Post by Amphiprion » Thu May 10, 2012 10:43 pm

While your alkalinity is still barely acceptable, it wouldn't hurt to raise it a bit, which can be done with some washing soda (done by literally baking a bit of baking soda in the oven for a while). Use this calculator to find out how much you need: http://reef.diesyst.com/flashcalc/flashcalc.html . I recommend this method because your pH seems hover below 8.2. However, I wouldn't recommend trying to chase a particular pH, as you'll find that it is nearly impossible and the potential harms that can be done in the process far outweigh the benefits. At what time did you test your pH? Morning, midday, evening? That will make a big difference, as pH is naturally lower in the morning after the lights have been off for hours. Carbon dioxide is the primary culprit in this case, as it isn't being consumed by photosynthesis like in the daylight hours.
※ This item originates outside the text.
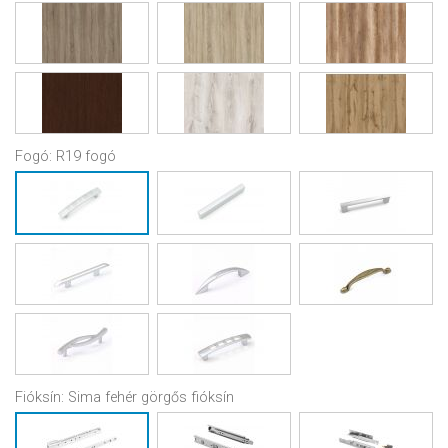
Fogó:
R19 fogó
Fióksín:
Sima fehér görgős fióksín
One potential suggestion if the pH does get too low (say below 7.8 during the night/before lights are on) is to use a refugium on a reverse photoperiod--with the light on while the main display light is off--to consume CO2 at night. That should help at least some. Other options include CO2 scrubbers, which use a chemical medium to adsorb CO2, kalkwasser/limewater, which has a naturally high pH, or to vent an air intake (like on a skimmer) to an outside air source. Out of all of these, I prefer the refugium, as it is the safer option, is a long term "fix," and potentially has more benefits than the other options.